Когда я думаю об этих детях, которые пошли по второму пути, то меня, взрослого аспергерианца, вполне успешно вписавшегося в общество, глубоко тревожит и озадачивает вот что. Я читал множество описаний аутизма и синдрома Аспергера. В большинстве своем они говорят об аутистах и аспергерианцах (людях вроде меня) как о тех, кто «не желает контактировать с окружающими» или «предпочитает играть один». Не берусь высказываться за других детей, но хочу со всей ответственностью четко выразить свои чувства: Я НИКОГДА НЕ ХОТЕЛ БЫТЬ ОДИН! Все эти детские психологи, которые заявляют: «Джон предпочитает играть один, сам с собой» катастрофически заблуждаются. Я играл один, сам с собой, потому что был отщепенцем, изгоем, потому что другие дети не принимали меня в игру, потому что я не умел с ними играть и общаться. Одиночество было следствием моих ограничений, и помнится мне как одно из горчайших и самых болезненных переживаний детства. Боль тогдашних неудач и отверженности не утихала, даже когда я стал совсем взрослым, и долго давала знать о себе – даже когда я уже разобрался, что такое синдром Аспергера.
В подростковом возрасте мне повезло набрести на мир рок-музыки. Я вписался в круг рокеров, звукооператоров, мастеров по спецэффектам. Те, кто работает в этой области, постоянно имеют дело с отщепенцами, эксцентриками и чудаками. Я был умен, талантлив, изобретателен, так что для людей этого круга я годился таким, как есть.
В некоторых отношениях я совершил большую ошибку, покинув этот музыкальный мир, потому что именно там меня принимали, там я ощущал себя нужным человеком, а впоследствии, в корпоративном мире, мне этого ощущения остро недоставало. Но я не мог себе позволить и дальше работать в области рок-музыки, трудясь над электронными устройствами, – мне надо было как-то кормиться, а у рокеров заработки были нерегулярные. Поэтому пришлось искать постоянную работу.

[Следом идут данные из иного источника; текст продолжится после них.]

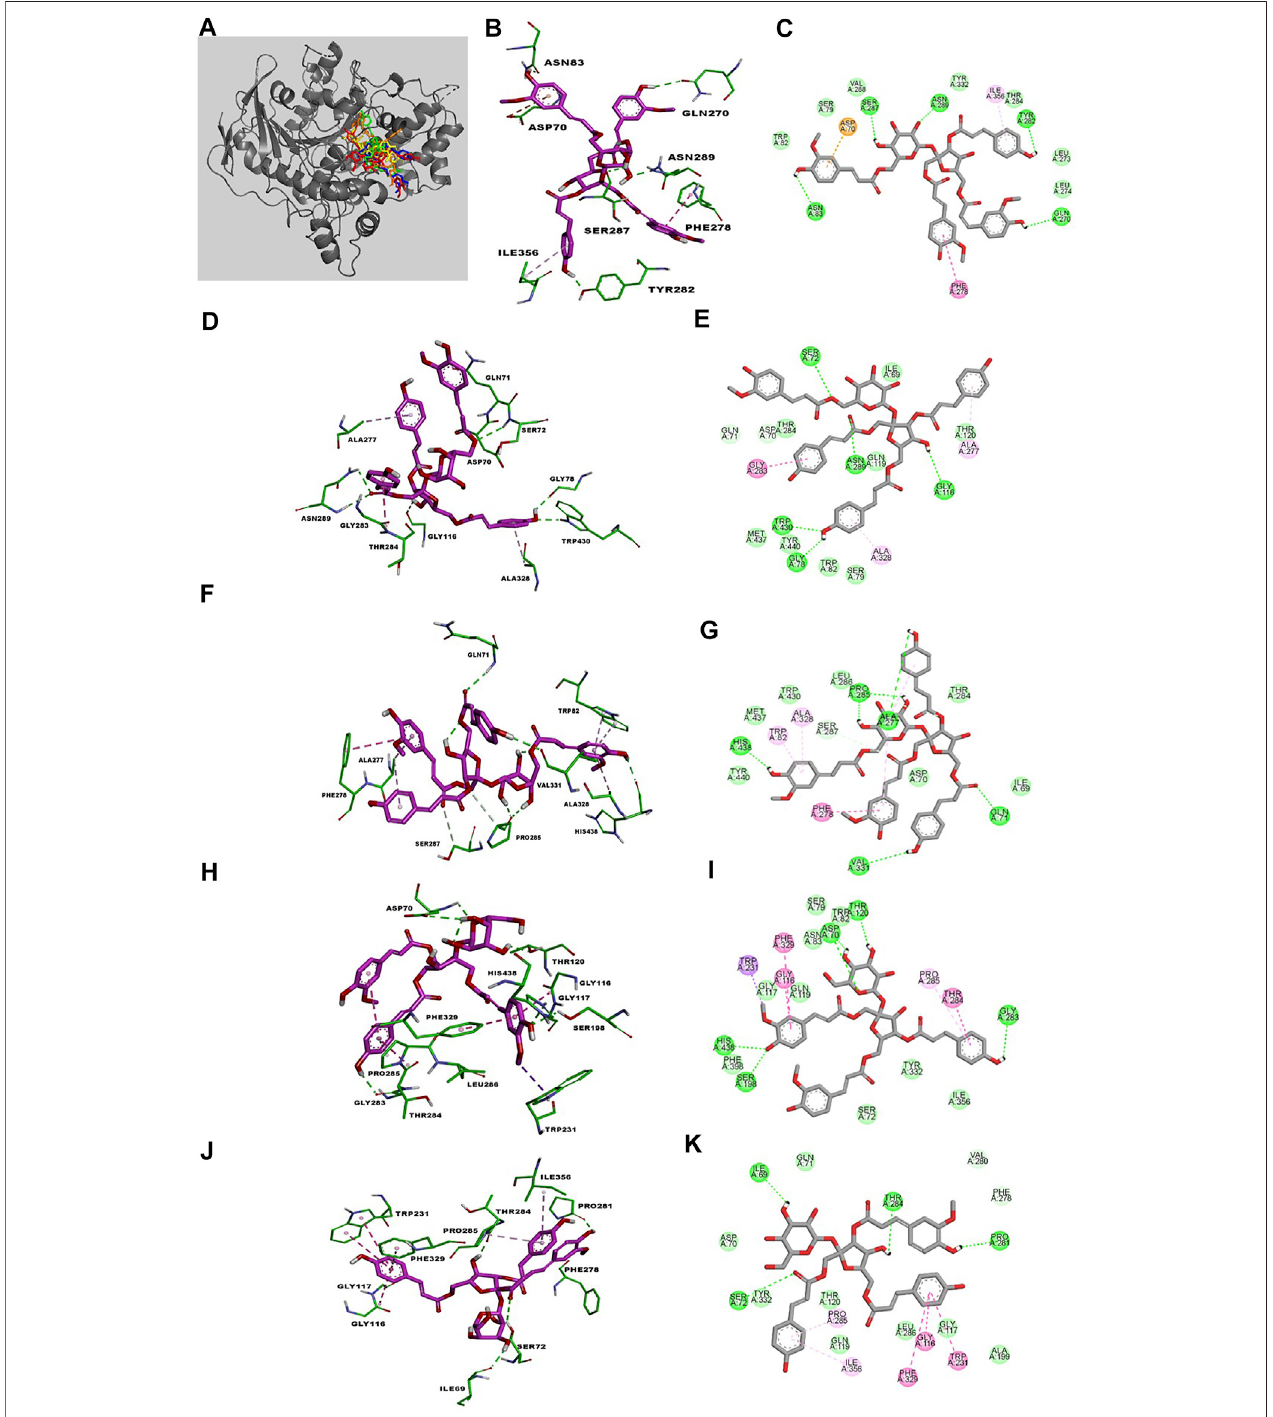
FIGURE3| Thebestposesofcompounds 30 – 34 ( 30 ,red; 31 ,green; 32 ,orange; 33 ,yellow; 34 ,blue)dockedwithBuChE (A) .Moleculardockingmodels (B,D,F, H, J) and 2D ligand interaction diagrams (C, E, G, I, K) of BuChE inhibition at the catalytic pocket by compounds 30 – 34 , respectively. Different interactions between compoundsand aminoacidresiduesinthecatalytic sitearedesignatedbythefollowing:thicklightpurplestickmodelsrepresent compounds 30 – 34 ,greendottedlines represent hydrogen bonds, light green lines represent Van der Waals interactions, dark pink lines represent π – π and π – σ interactions, and light pink lines represent π – alkyl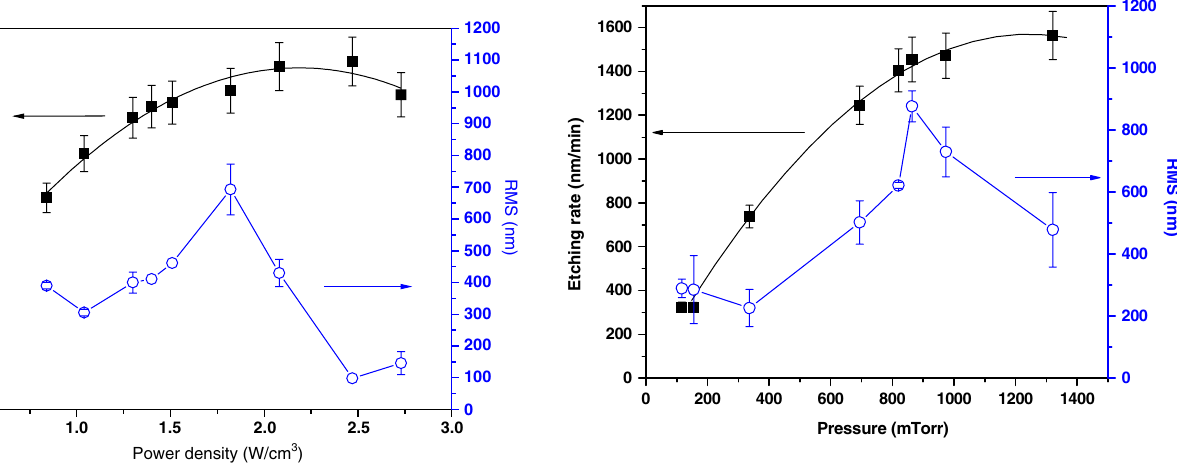
FIG. 2. Etching rate and surface RMS dependence on input power density. Experimental conditions: 3% of Cl 2 in reactive gas mixture and pressure in reaction chamber 340 mTorr.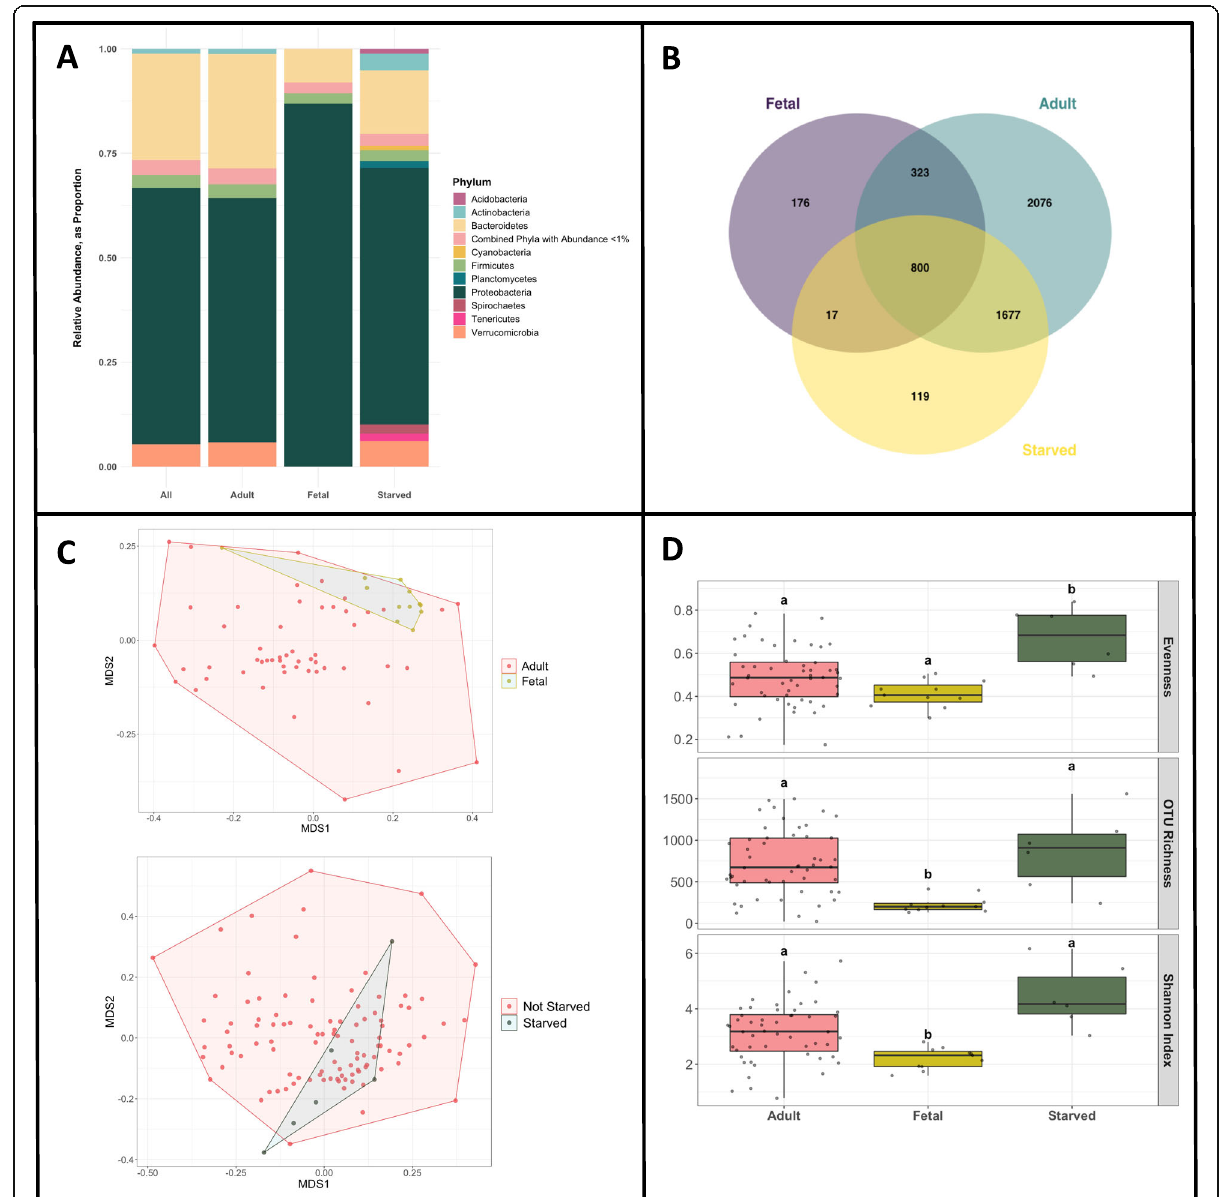
Fig. 2 A Relative abundance of bacterial phyla contributing at least 1% in each snail sample set. B Three-way Venn diagram of the microbial OTU composition in the guts of members of O. strigosa from adult, fetal, and starved groups. C Non-metric multi-dimensional dimensional scaling analyses for (upper) adult vs. fetal samples (PERMANOVA: p -value < 0.001, R 2 -value = 0.095) and (lower) starved vs. non-starved samples (PERM ANOVA: p -value < 0.002, R 2 -value = 0.038). D Diversity boxplots showing differences in species richness, species evenness, and Shannon Index of adult, fetal, and starved groups. Jitter shows distribution of samples. Letters above bars indicate significant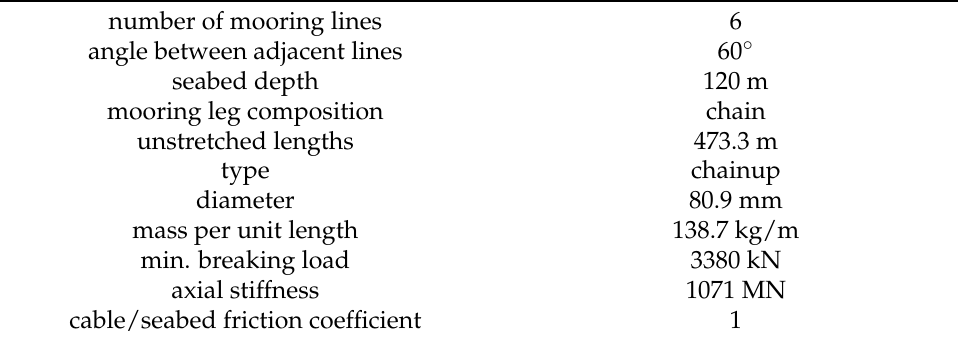
Table 2. Mooring lines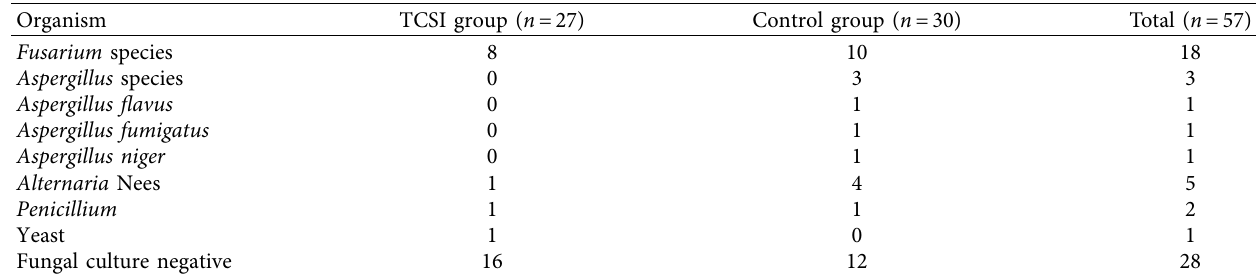
Table 2: Microbiological culture results a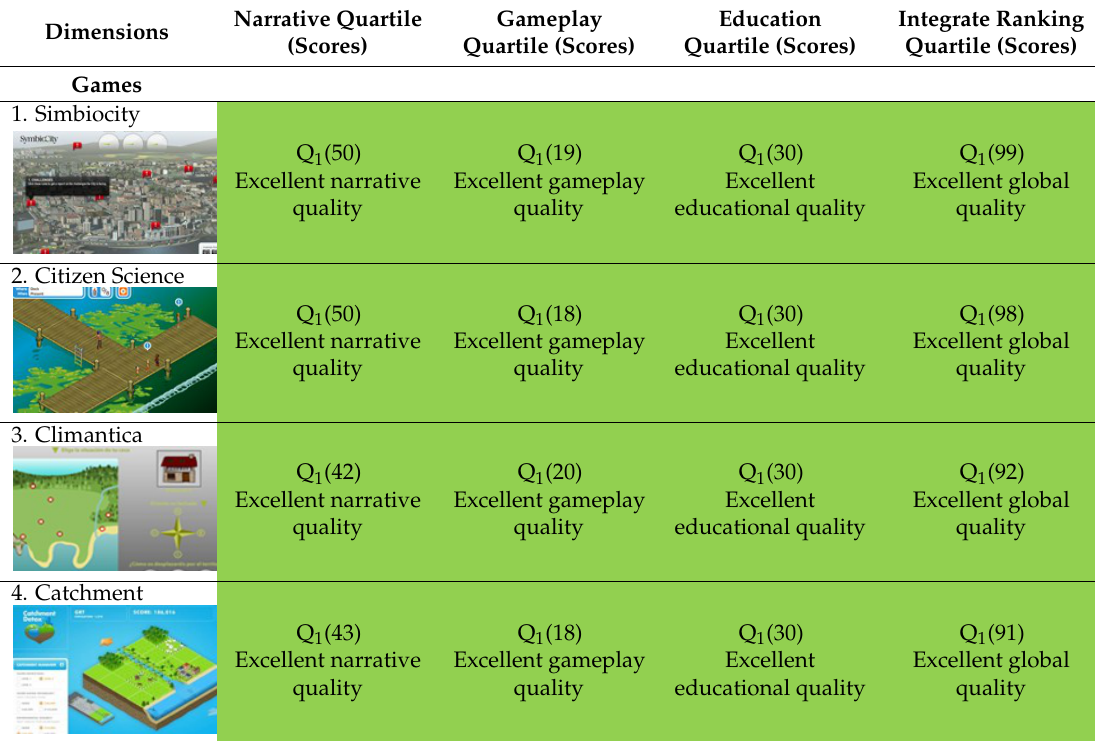
Table 5. Ranking of videogames by dimensios and integrate indicator.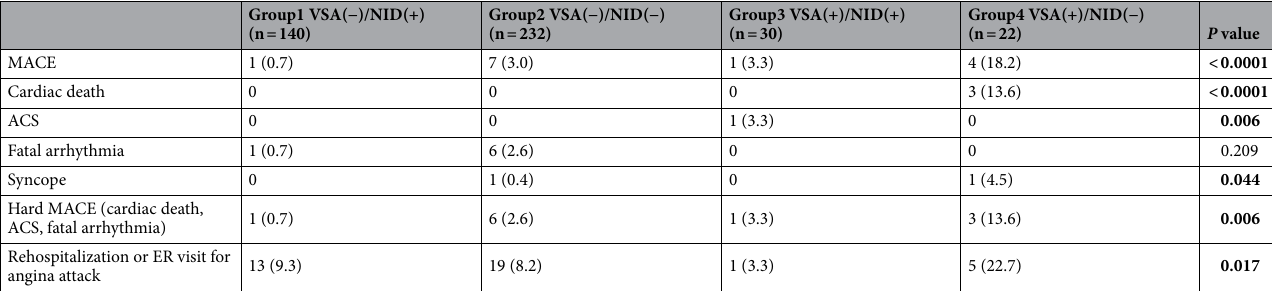
Table 7. Clinical outcomes between 4 groups derived from the combination of VSA and NID results. Data are expressed as numbers (percentages). Abbreviations: VSA vasospastic angina, NID nitroglycerin induced dilation, MACE major adverse cardiovascular event, ACS acute coronary syndrome, ER emergency room. Significant values are in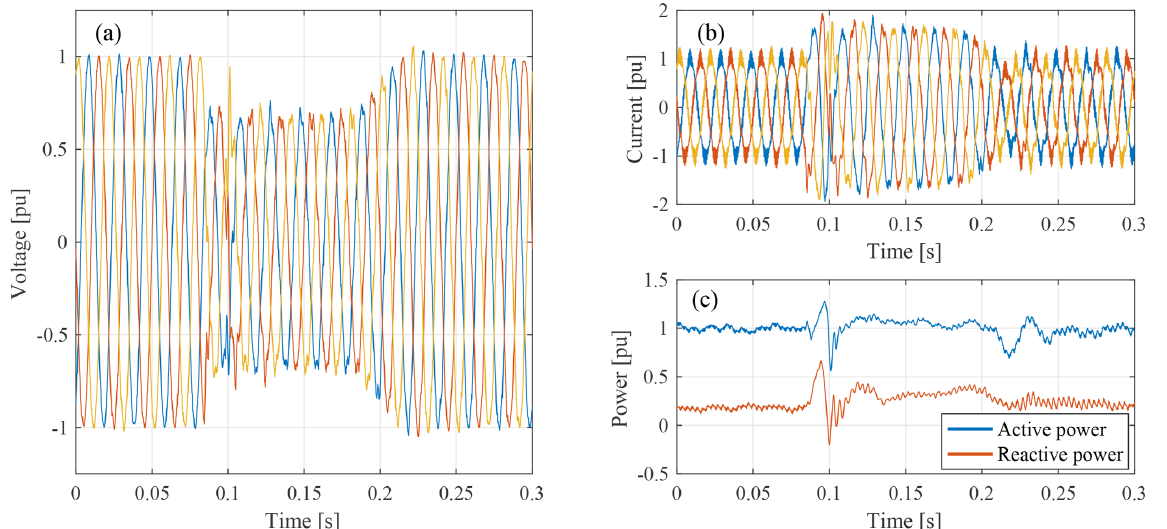
Figure 6. Wind turbine tested for LVRT at full power: three-phase voltage (a) and current (b) , plus active and reactive power output (c) .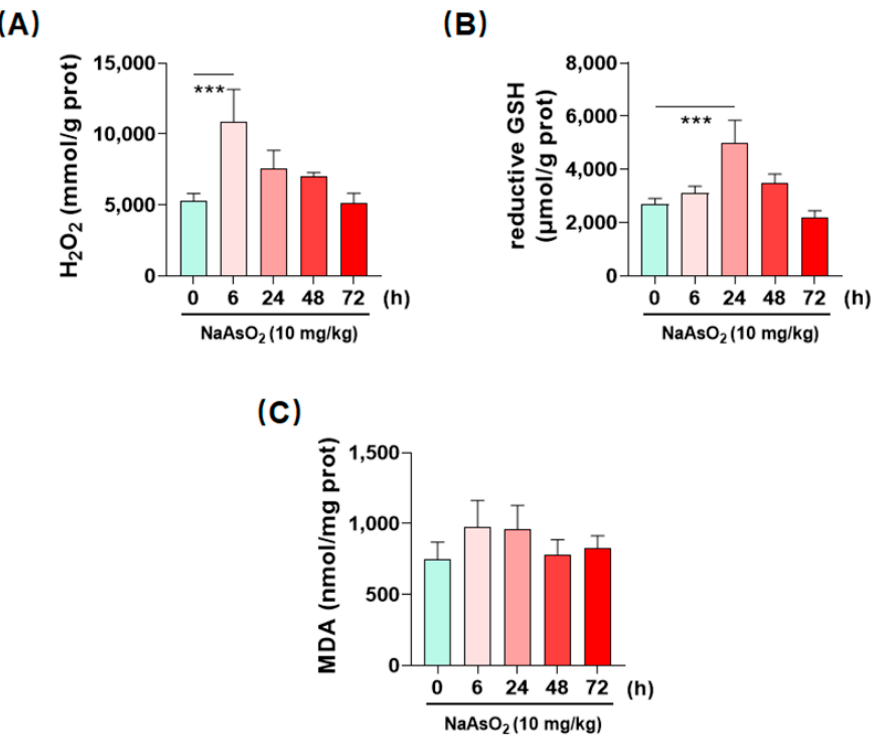
Figure 3. Imbalanced redox homeostasis in the liver of acute arsenic-exposed mice. ( A – C ) redox- related indexes H 2 O 2 , GSH and MDA in the liver were detected by biochemical kits at different time points after an oral administration of NaAsO 2 . Data are presented as mean ± SD ( n = 4). *** denotes p < 0.001 compared with Control (0 h) group.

В корпоративном мире я начал карьеру инженера с годовым заработком в 25 тысяч долларов. В 1970-е это были вполне приличные деньги. Я поднимался по карьерной лестнице, и заработки мои росли. Инженер управленческого аппарата, управляющий по разработкам опытного образца, заместитель директора отдела проектирования, директор инженерного отдела и, наконец, главный управляющий по энергосистемам. За десять лет заработок мой возрос до 100 тысяч долларов в год. Мне завидовали все, кто был ниже меня по должности. Но я попался в коварную ловушку.
Поначалу я проектировал схемы – то, что я умел и любил. Но десять лет спустя мои обязанности свелись к тому, чтобы управлять людьми и проектами. Высокая должность, почет и уважение в определенной мере меня радовали, но руководителем из меня вышел скверный, и занятие это было мне не по душе. Однако если я желал обратно в инженеры, пришлось бы смириться с тем, что заработок будет урезан вполовину, и к тому же придется перейти в другую компанию. Подтекст был ясен: управляющие, менеджеры важнее и ценнее инженеров. Это меня бесило. Я никоим образом не собирался жертвовать деньгами и положением ради того, чтобы снова заниматься творческой работой. Я хотел все сразу: хорошую оплату, независимость и творческую работу.